Climbing Mount Aristotle
A Report on the Ascent in Progress
Yesterday morning I wrapped up a 48-hour writing sprint in which, after several weeks of concentrated research and reflection, I composed chapter four (on love and friendship) of my forthcoming book on Aristotle’s conception of human fulfillment. As if that weren’t enough, this morning I began work in earnest on my translation of Aristotle’s Eudemian Ethics. At the same time that dear friends of mine are striding boldly into humanity’s agentic future, I am taking an inward turn, cultivating my own contemplative counterculture, and delving ever more deeply into a thinker who lived almost 2500 years ago, using only my own mind, a few shelves of physical books, and for the translation pencil, paper, a large Greek dictionary, and a small statue of Aristotle (gifted by a friend), with whom I can confer when I hit an impasse.
You might wonder: why in the world am I climbing this mountain?
I could say “because it’s there”, but that’d be a lazy non-answer. Kant is there too, but I’m not writing a book about his ethical philosophy or translating his Critique of Practical Reason.
I freely admit that, ever since I had a crisis of faith at the age of nine, I’ve been somewhat obsessed with becoming an ever wiser person. Over the years that obsession has manifested itself as a yearning to thoroughly encounter and learn from a few great thinkers who strike me as especially sagacious about the human condition and human potential. Some of those thinkers are not really accessible to me because I don’t know the language in which they wrote (e.g., Lao Tzu). Some thinkers whom other people consider to be great don’t resonate with me for one reason or another (e.g., Augustine, Sartre). Some thinkers intrigue me but don’t spark enough passion to justify a full encounter (e.g., Spinoza). Some thinkers are aligned with many of my own ideas but, I feel, lack the kind of surpassing profundity that is required for true sagacity (e.g., Eric Hoffer, Abraham Maslow). And so on. But if I were to create a Venn diagram of alignment, accessibility, profundity, and perhaps a few other properties, one thinker would land right in the middle: Aristotle.
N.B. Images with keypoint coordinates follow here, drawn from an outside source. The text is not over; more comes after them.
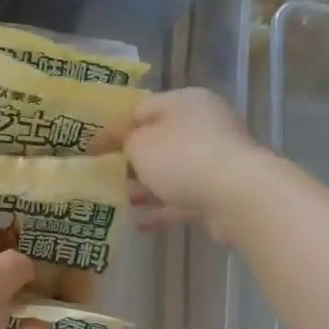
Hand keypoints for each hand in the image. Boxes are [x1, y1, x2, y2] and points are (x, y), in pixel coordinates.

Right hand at [100, 89, 267, 235]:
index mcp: (184, 103)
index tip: (92, 149)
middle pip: (160, 140)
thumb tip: (128, 144)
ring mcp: (215, 160)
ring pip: (172, 171)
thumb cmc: (182, 158)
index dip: (114, 129)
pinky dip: (163, 209)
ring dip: (147, 185)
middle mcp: (203, 125)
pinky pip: (184, 198)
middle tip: (106, 174)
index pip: (142, 109)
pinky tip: (141, 224)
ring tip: (120, 200)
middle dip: (132, 159)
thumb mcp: (141, 144)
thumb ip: (126, 142)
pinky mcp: (220, 192)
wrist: (237, 195)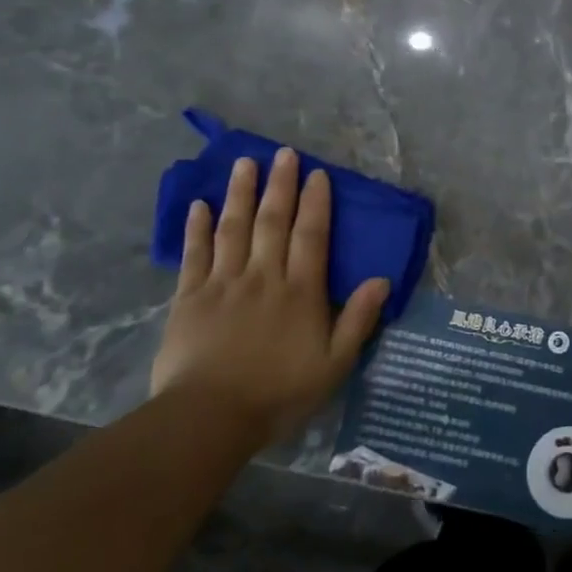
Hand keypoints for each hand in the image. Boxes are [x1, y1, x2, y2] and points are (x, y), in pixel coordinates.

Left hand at [152, 149, 389, 442]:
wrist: (209, 418)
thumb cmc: (278, 393)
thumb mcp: (334, 365)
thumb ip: (358, 320)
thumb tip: (382, 279)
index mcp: (300, 291)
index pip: (311, 235)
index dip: (315, 202)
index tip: (317, 174)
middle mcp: (263, 276)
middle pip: (273, 221)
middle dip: (280, 185)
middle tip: (283, 153)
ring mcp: (223, 284)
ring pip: (233, 228)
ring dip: (240, 194)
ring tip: (244, 164)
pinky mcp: (189, 298)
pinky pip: (193, 255)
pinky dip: (196, 228)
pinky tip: (198, 205)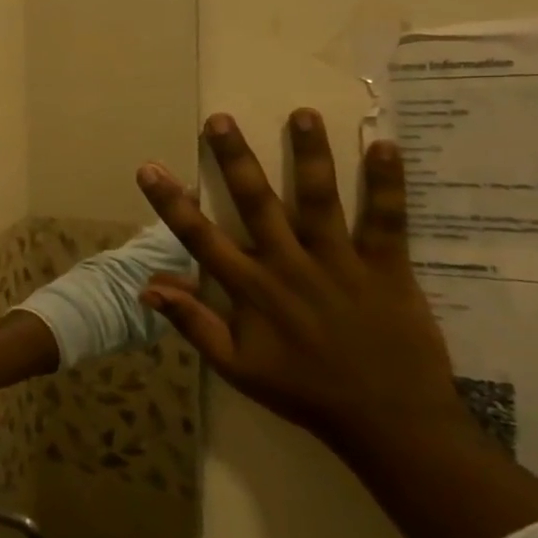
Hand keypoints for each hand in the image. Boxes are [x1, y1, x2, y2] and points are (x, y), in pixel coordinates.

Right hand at [135, 110, 468, 454]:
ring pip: (320, 200)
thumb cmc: (303, 392)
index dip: (171, 202)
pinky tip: (385, 146)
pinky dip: (387, 184)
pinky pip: (388, 220)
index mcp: (251, 289)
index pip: (200, 237)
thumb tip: (147, 289)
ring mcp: (340, 264)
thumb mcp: (235, 366)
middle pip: (256, 203)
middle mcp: (289, 266)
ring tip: (302, 114)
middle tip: (220, 120)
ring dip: (310, 155)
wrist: (390, 423)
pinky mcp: (387, 269)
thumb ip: (193, 323)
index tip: (149, 167)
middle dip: (235, 159)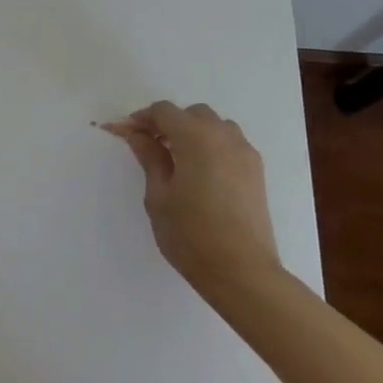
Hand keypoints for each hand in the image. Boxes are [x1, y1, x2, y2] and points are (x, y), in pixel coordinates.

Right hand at [104, 102, 279, 292]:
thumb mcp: (159, 195)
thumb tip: (136, 134)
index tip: (126, 133)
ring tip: (177, 158)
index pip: (164, 111)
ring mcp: (244, 152)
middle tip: (149, 146)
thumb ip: (149, 157)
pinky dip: (212, 145)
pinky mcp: (256, 170)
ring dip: (193, 132)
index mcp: (195, 137)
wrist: (242, 271)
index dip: (141, 118)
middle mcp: (223, 136)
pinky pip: (230, 143)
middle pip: (191, 114)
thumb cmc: (191, 234)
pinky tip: (201, 172)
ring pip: (214, 125)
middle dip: (168, 123)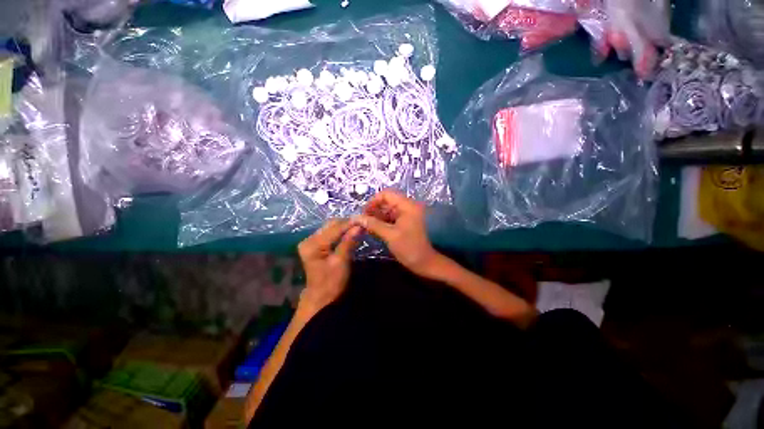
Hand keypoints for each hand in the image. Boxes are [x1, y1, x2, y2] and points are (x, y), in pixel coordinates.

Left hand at [297, 219, 360, 315]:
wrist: (321, 298)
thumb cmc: (331, 282)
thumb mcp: (341, 261)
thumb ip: (348, 242)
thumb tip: (359, 226)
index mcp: (312, 244)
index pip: (334, 229)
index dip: (350, 224)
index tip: (364, 220)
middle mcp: (308, 239)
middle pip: (331, 225)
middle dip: (347, 224)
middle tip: (362, 224)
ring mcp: (310, 241)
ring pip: (330, 227)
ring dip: (344, 227)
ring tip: (358, 227)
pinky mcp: (314, 244)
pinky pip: (329, 233)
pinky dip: (340, 232)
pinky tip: (350, 233)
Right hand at [353, 190, 439, 277]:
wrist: (425, 263)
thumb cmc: (409, 248)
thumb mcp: (390, 235)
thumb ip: (373, 224)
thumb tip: (356, 218)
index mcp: (407, 205)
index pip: (387, 194)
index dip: (373, 201)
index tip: (363, 213)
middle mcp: (407, 207)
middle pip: (386, 202)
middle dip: (373, 210)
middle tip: (362, 222)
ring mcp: (406, 215)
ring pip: (387, 211)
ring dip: (376, 217)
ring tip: (366, 227)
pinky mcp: (405, 223)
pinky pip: (390, 218)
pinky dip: (382, 222)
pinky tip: (373, 230)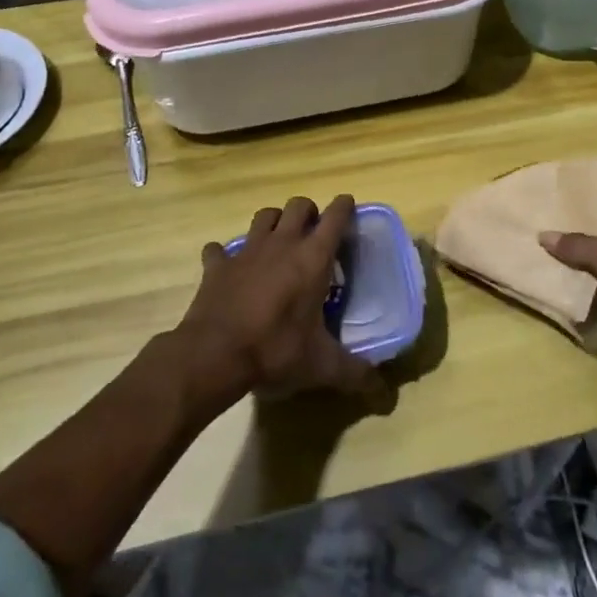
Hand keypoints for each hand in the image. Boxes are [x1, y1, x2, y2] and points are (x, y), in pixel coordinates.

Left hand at [177, 196, 382, 402]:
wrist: (214, 355)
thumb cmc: (275, 351)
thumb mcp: (321, 366)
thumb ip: (354, 373)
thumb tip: (383, 391)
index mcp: (313, 258)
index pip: (335, 217)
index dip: (344, 207)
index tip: (349, 206)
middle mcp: (282, 244)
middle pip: (298, 205)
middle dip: (309, 212)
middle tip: (313, 232)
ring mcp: (246, 251)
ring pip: (263, 216)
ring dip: (273, 222)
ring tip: (277, 241)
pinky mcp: (217, 265)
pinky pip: (219, 249)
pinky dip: (224, 254)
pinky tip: (228, 267)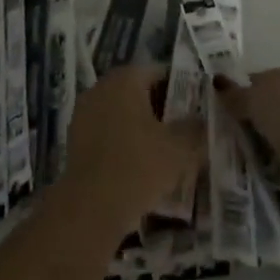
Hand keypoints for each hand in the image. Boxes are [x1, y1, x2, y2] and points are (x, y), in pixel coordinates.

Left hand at [61, 65, 204, 235]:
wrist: (90, 207)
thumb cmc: (138, 167)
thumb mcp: (179, 148)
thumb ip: (196, 128)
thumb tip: (204, 119)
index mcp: (125, 79)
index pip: (159, 72)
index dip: (181, 87)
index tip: (198, 106)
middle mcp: (101, 87)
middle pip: (138, 90)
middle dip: (162, 107)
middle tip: (185, 128)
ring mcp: (84, 112)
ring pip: (122, 111)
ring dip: (142, 125)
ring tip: (166, 148)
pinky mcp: (75, 138)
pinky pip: (107, 131)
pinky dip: (124, 140)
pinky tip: (141, 163)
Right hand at [213, 61, 279, 191]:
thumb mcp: (253, 96)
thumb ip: (235, 93)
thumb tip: (216, 82)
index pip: (276, 75)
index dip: (256, 88)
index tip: (238, 103)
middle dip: (266, 114)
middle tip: (240, 127)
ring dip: (275, 138)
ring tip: (250, 149)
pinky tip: (265, 166)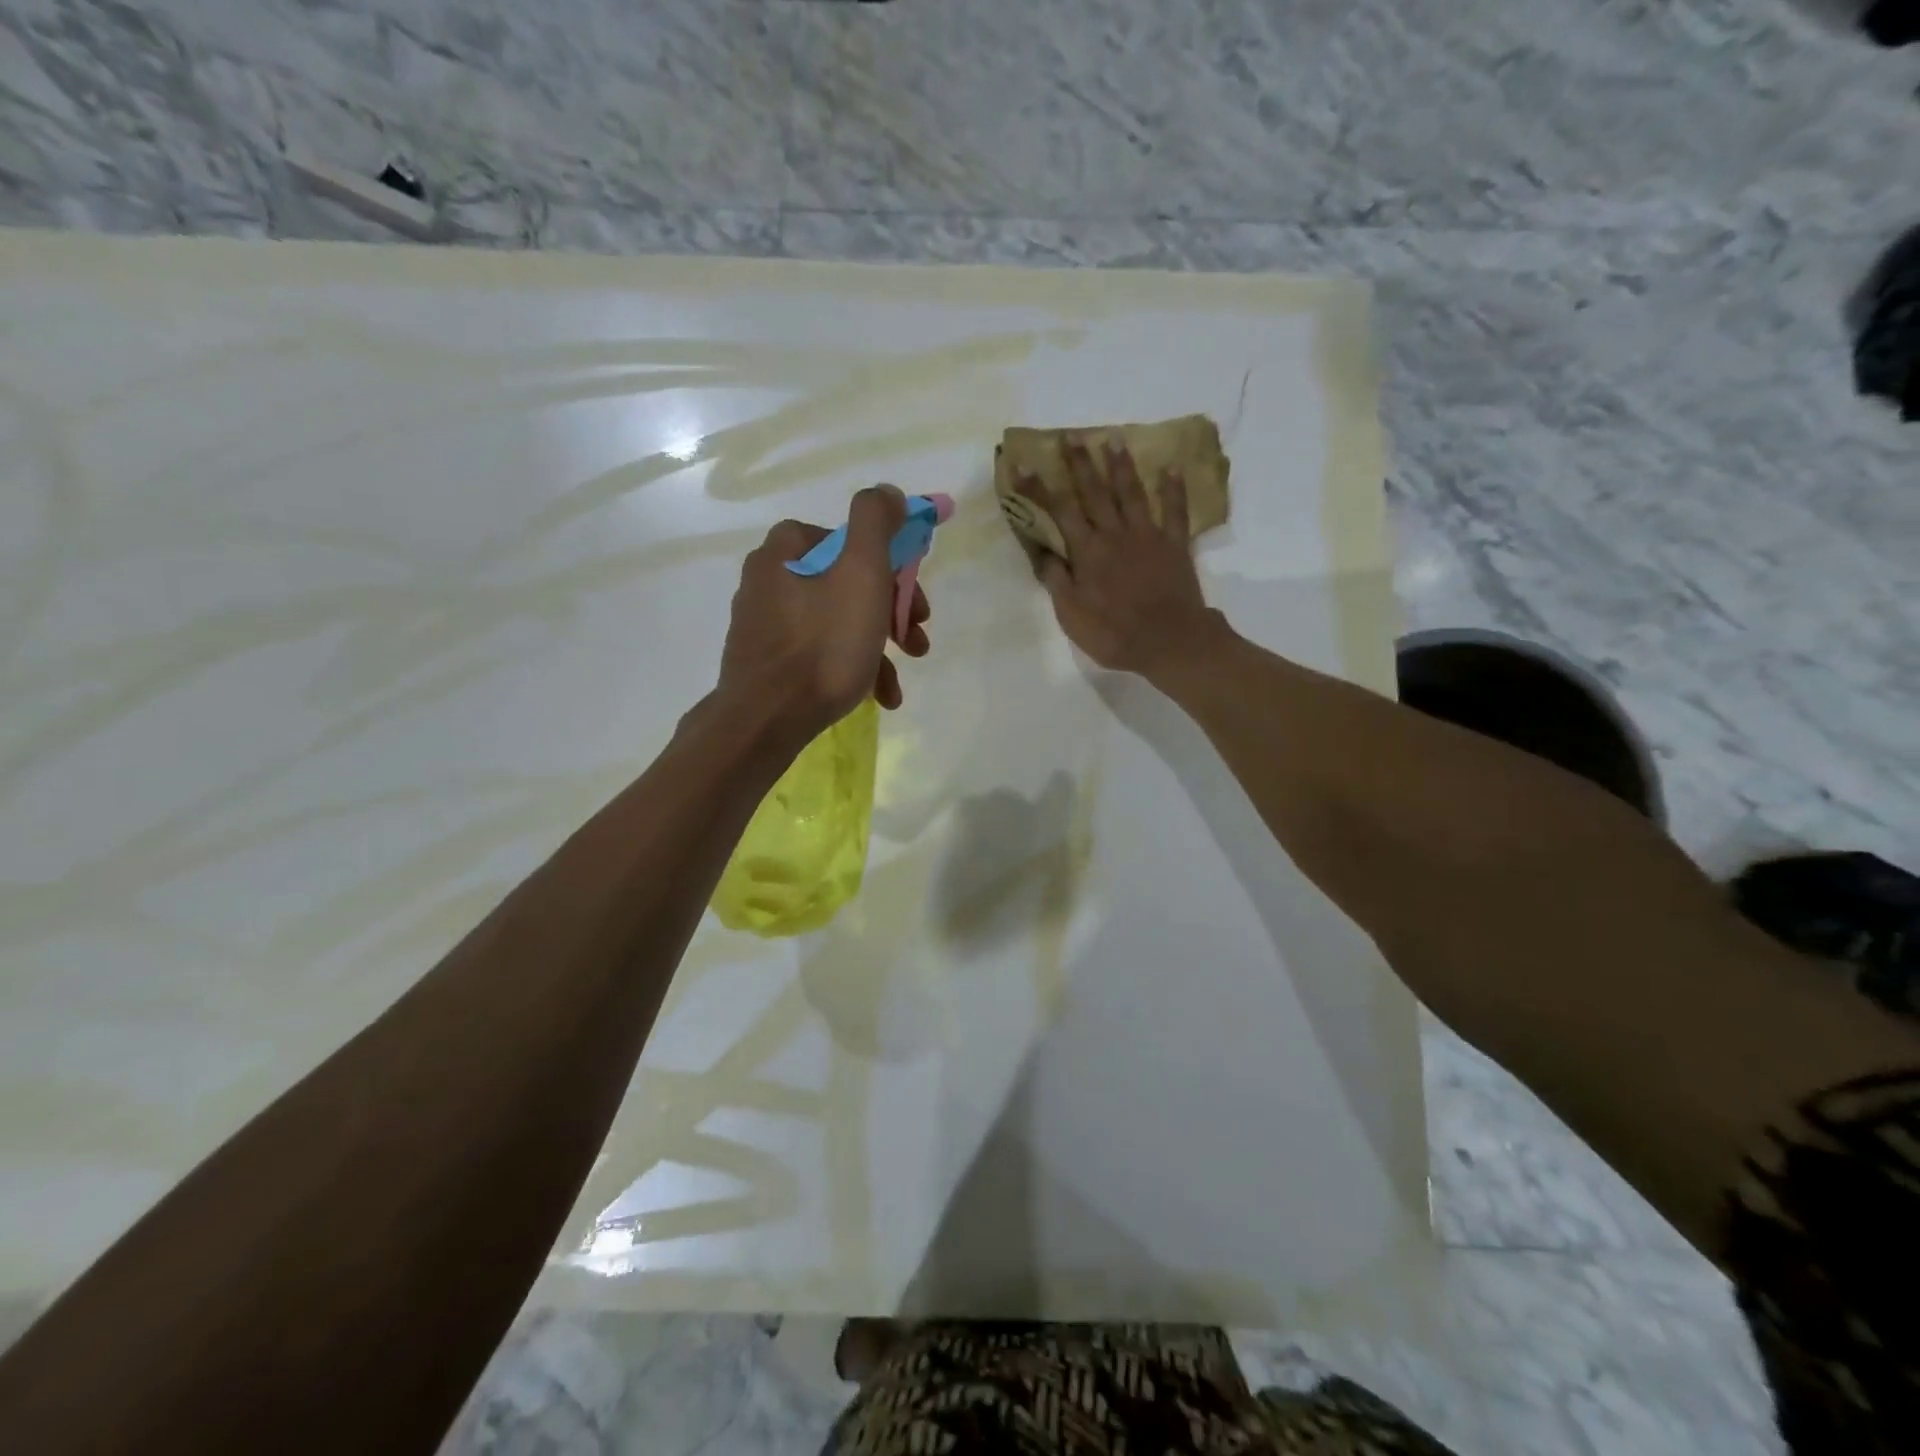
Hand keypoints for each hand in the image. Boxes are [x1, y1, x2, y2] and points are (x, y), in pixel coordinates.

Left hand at [716, 485, 931, 740]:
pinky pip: (820, 652)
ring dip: (878, 649)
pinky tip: (876, 695)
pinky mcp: (766, 660)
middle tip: (916, 642)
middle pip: (849, 584)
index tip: (916, 607)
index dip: (896, 572)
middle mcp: (770, 578)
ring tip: (897, 684)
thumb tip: (888, 493)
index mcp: (788, 548)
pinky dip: (851, 668)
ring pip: (839, 622)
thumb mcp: (861, 573)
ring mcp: (765, 622)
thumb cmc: (822, 645)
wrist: (766, 720)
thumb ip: (876, 522)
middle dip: (891, 615)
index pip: (856, 542)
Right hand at [1016, 436, 1224, 678]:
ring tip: (1113, 439)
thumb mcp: (1071, 615)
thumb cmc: (1113, 633)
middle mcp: (1115, 534)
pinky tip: (1172, 468)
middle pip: (1095, 492)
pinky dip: (1174, 489)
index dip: (1039, 487)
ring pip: (1132, 493)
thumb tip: (1043, 552)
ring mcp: (1148, 536)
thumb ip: (1057, 580)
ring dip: (1121, 466)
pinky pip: (1175, 511)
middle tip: (1071, 436)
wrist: (1169, 642)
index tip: (1023, 465)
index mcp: (1087, 552)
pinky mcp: (1175, 545)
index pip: (1059, 511)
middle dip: (1080, 463)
That’s not to say Aristotle got everything right (whatever that might mean) or that I agree with him about everything (after all, agreement is overrated). It is to say that his writings have endlessly repaid the admittedly significant investment I’ve made in reading them (and now translating one of his thornier works from Greek into English); in particular, I’ve found that reflecting on his insights and applying his methods of thinking in my own life have been immensely generative of whatever wisdom and sagacity I’ve been able to attain.
So here I am, still climbing Mount Aristotle. As I approach the summit, the trail grows fainter, the terrain grows steeper, and the air grows thinner. Thus I expect that the last two chapters of my book will emerge more slowly (perhaps much more slowly) than the first four. The writing itself is straightforward because words come easily to me once I figure out what I want to say, but the process of research and reflection is intense.